[Goal of the exercise]: What lines of the data include the string "premium"? Copy them all.

<<<<

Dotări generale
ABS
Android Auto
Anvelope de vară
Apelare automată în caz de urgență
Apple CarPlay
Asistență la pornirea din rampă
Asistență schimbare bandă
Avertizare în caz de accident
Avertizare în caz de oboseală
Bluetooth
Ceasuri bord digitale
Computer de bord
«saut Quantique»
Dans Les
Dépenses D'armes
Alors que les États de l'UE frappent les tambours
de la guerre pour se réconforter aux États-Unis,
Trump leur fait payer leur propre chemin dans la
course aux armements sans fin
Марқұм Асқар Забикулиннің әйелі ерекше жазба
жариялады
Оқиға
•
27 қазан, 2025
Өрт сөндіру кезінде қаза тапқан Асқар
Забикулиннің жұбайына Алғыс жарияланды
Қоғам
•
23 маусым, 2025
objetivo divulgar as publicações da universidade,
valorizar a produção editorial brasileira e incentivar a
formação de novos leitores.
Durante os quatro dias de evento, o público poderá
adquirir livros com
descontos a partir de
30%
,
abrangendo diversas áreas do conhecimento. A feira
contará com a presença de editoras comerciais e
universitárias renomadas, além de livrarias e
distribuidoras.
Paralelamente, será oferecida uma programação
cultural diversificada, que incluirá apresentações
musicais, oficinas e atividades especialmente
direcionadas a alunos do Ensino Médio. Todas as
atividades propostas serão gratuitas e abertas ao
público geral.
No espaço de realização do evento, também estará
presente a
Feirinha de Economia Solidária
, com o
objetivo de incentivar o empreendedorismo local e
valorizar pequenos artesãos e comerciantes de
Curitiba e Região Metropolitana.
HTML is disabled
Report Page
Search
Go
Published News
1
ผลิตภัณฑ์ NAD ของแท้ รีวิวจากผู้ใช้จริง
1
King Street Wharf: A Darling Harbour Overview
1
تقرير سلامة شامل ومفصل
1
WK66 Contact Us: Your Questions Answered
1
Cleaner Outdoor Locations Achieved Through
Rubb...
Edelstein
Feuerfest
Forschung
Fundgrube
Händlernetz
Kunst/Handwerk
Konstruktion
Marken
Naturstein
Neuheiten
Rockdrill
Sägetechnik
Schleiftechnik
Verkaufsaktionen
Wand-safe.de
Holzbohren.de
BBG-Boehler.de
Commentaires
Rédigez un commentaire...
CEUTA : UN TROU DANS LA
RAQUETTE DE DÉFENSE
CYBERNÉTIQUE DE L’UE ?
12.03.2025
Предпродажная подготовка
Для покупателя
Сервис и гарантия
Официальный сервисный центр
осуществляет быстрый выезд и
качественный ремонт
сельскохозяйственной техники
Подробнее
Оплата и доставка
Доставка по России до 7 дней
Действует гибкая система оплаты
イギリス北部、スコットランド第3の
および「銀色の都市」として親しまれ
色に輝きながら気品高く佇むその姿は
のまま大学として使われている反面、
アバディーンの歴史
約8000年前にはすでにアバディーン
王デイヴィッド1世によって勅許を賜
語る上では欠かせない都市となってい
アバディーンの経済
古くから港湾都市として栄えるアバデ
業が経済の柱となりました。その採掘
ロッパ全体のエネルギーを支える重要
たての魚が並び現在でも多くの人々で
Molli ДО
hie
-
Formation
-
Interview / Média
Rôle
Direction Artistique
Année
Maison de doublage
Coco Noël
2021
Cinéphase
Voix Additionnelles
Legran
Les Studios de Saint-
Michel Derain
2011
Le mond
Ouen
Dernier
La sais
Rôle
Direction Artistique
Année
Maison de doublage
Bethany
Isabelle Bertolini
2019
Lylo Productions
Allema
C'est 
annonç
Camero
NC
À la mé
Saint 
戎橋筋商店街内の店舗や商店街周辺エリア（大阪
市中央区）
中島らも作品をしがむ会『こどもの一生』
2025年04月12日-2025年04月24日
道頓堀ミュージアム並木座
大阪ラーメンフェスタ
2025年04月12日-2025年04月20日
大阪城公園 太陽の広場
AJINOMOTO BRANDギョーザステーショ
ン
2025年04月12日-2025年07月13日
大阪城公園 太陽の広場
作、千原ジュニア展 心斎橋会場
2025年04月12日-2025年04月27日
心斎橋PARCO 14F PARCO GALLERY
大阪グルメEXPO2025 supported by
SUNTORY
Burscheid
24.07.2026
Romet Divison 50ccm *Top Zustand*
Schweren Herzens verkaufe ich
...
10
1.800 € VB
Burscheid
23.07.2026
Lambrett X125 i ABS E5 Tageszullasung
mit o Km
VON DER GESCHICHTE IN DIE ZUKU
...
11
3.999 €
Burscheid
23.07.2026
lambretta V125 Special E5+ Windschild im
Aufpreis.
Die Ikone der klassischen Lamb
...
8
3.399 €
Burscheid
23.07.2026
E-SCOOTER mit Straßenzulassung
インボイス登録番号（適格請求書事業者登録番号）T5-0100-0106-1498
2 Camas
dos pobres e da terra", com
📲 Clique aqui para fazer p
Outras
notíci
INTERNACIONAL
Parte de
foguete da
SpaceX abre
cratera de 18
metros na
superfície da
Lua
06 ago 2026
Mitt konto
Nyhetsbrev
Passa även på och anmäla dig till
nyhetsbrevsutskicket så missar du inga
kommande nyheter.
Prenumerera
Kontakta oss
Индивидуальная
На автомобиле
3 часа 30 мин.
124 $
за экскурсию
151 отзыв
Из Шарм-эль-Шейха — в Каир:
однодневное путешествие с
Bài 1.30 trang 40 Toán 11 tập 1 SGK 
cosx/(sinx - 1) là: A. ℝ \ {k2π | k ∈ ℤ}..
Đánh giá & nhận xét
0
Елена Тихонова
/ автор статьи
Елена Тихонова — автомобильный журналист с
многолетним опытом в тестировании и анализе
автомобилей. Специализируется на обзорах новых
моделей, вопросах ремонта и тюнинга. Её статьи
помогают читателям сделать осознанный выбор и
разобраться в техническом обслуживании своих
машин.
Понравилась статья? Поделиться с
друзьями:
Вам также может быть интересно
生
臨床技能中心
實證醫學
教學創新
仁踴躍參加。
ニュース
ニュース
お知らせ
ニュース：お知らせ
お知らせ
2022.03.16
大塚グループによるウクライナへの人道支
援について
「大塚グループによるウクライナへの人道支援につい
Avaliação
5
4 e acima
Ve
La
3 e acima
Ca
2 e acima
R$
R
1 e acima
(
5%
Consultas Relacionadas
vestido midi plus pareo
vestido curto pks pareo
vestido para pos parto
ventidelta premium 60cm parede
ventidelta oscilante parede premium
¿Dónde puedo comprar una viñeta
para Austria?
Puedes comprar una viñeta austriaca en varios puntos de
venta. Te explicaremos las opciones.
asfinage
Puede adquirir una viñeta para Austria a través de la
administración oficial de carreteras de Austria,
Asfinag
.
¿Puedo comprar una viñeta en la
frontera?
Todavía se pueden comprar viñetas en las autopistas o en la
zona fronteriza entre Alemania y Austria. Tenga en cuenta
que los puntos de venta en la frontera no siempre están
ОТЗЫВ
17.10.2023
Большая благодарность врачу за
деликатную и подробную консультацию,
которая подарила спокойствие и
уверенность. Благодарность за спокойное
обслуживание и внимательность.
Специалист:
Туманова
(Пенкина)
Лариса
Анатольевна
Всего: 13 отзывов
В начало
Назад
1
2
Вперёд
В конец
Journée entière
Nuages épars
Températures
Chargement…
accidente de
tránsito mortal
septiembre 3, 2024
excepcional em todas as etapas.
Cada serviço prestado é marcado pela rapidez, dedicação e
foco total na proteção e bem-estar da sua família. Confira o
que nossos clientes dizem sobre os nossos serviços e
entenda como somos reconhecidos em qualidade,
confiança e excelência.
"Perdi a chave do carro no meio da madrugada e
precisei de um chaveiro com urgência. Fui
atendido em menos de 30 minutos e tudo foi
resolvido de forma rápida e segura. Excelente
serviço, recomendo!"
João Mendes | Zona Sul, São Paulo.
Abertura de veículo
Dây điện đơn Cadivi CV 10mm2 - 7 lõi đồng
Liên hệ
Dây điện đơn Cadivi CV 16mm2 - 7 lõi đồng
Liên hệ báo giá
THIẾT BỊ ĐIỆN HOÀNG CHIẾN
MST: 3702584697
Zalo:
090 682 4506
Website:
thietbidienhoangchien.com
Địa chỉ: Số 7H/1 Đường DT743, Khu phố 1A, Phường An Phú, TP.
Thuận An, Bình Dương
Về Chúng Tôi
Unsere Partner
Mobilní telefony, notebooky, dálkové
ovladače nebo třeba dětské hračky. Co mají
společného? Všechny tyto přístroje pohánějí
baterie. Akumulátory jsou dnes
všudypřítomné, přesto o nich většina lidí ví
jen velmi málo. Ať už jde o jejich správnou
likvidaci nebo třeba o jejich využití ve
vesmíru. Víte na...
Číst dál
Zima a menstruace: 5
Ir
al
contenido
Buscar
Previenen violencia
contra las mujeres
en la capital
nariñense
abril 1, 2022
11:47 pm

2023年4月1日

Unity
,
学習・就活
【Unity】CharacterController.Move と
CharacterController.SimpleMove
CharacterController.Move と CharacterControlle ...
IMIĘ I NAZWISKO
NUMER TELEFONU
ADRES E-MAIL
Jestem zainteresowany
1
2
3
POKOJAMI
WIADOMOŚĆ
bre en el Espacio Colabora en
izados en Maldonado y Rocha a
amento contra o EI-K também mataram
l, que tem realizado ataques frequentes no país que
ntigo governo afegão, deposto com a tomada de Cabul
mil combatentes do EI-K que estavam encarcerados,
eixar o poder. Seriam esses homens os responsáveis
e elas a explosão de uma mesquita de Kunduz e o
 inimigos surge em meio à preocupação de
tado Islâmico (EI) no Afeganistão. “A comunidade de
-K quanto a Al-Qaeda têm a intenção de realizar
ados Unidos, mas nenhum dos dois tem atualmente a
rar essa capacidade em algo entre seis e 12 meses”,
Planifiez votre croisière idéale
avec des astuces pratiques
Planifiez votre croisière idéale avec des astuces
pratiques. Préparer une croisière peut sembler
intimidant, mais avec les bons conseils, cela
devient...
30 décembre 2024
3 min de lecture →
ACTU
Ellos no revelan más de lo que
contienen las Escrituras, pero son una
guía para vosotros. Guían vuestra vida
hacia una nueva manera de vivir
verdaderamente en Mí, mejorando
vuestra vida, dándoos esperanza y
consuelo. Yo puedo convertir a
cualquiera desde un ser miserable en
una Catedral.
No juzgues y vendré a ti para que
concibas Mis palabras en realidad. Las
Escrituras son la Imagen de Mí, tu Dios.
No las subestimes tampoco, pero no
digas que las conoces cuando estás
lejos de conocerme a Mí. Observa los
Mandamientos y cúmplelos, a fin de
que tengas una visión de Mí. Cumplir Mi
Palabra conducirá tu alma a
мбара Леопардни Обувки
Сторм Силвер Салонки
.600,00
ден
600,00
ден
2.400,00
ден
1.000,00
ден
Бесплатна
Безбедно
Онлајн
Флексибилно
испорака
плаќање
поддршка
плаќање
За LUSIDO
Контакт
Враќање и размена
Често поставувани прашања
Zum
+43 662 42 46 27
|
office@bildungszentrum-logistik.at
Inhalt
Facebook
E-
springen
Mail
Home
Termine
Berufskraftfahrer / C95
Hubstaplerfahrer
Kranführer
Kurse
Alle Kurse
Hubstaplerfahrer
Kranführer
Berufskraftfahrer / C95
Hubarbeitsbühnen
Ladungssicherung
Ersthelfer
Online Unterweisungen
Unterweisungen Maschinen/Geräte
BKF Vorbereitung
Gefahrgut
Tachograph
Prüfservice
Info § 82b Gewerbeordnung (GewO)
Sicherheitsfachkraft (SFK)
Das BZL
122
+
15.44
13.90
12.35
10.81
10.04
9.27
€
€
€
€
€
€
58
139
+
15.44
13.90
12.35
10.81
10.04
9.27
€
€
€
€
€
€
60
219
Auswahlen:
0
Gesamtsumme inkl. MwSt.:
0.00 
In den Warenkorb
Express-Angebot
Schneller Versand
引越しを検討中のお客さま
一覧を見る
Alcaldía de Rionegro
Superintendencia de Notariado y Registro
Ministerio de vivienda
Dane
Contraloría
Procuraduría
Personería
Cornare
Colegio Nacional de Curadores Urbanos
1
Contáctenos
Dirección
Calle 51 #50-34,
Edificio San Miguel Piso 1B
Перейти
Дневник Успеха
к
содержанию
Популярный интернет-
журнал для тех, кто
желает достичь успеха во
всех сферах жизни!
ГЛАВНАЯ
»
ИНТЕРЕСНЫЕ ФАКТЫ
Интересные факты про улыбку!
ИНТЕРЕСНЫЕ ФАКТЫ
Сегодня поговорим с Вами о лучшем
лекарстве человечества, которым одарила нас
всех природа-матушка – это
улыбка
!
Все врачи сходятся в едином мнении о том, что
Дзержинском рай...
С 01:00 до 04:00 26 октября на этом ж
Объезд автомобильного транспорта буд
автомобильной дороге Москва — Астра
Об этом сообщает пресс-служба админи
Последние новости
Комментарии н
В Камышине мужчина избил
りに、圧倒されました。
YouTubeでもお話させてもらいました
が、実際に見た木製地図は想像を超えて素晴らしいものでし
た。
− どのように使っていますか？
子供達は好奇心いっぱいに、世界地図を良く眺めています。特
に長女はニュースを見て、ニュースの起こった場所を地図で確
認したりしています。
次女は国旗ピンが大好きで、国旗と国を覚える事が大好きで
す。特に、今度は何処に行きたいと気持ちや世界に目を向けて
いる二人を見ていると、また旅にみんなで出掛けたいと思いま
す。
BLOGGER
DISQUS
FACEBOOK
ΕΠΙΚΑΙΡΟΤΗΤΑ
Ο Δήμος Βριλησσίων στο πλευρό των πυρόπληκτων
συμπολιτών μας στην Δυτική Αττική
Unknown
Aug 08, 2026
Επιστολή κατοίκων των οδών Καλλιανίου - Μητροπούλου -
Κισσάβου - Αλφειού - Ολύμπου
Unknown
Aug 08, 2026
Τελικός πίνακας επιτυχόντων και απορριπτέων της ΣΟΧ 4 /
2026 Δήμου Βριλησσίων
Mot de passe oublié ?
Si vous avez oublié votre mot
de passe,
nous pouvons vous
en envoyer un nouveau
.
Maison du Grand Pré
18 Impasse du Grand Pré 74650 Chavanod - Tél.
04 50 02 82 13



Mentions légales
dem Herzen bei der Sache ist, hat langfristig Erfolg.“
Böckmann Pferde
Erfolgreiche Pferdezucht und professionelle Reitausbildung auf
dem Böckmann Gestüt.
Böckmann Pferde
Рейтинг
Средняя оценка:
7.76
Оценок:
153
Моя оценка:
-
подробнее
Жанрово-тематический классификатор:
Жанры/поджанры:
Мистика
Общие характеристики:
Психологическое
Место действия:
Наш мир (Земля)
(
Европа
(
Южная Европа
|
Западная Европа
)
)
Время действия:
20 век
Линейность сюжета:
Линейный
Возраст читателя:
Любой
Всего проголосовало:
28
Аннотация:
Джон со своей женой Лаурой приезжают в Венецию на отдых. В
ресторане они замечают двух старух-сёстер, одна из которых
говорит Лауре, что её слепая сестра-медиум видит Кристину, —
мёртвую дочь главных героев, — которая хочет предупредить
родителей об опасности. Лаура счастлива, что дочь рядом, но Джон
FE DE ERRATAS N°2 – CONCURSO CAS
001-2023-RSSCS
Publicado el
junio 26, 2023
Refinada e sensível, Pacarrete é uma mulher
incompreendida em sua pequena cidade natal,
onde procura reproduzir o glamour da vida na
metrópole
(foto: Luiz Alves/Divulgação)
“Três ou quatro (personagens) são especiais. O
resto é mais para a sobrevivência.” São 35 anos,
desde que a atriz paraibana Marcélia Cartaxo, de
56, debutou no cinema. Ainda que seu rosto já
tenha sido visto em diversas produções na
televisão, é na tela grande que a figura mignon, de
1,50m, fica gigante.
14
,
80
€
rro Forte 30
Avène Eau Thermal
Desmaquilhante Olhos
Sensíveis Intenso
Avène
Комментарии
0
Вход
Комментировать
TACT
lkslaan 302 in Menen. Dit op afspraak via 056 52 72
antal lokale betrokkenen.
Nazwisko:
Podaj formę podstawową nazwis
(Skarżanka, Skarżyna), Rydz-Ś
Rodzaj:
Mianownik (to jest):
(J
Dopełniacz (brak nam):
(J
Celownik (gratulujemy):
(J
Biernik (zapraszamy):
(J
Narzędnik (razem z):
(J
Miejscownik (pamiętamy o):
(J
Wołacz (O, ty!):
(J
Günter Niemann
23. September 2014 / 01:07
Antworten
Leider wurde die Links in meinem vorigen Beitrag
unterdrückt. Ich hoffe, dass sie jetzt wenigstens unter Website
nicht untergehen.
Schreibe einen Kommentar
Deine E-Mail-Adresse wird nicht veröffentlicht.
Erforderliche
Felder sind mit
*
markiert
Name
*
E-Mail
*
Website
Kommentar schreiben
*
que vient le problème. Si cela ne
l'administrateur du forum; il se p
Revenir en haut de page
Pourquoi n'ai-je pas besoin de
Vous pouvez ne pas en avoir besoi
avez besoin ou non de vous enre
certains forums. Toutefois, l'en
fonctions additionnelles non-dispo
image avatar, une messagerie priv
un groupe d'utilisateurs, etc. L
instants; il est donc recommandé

>>>>

[Your solution]:
ventidelta premium 60cm parede
ventidelta oscilante parede premium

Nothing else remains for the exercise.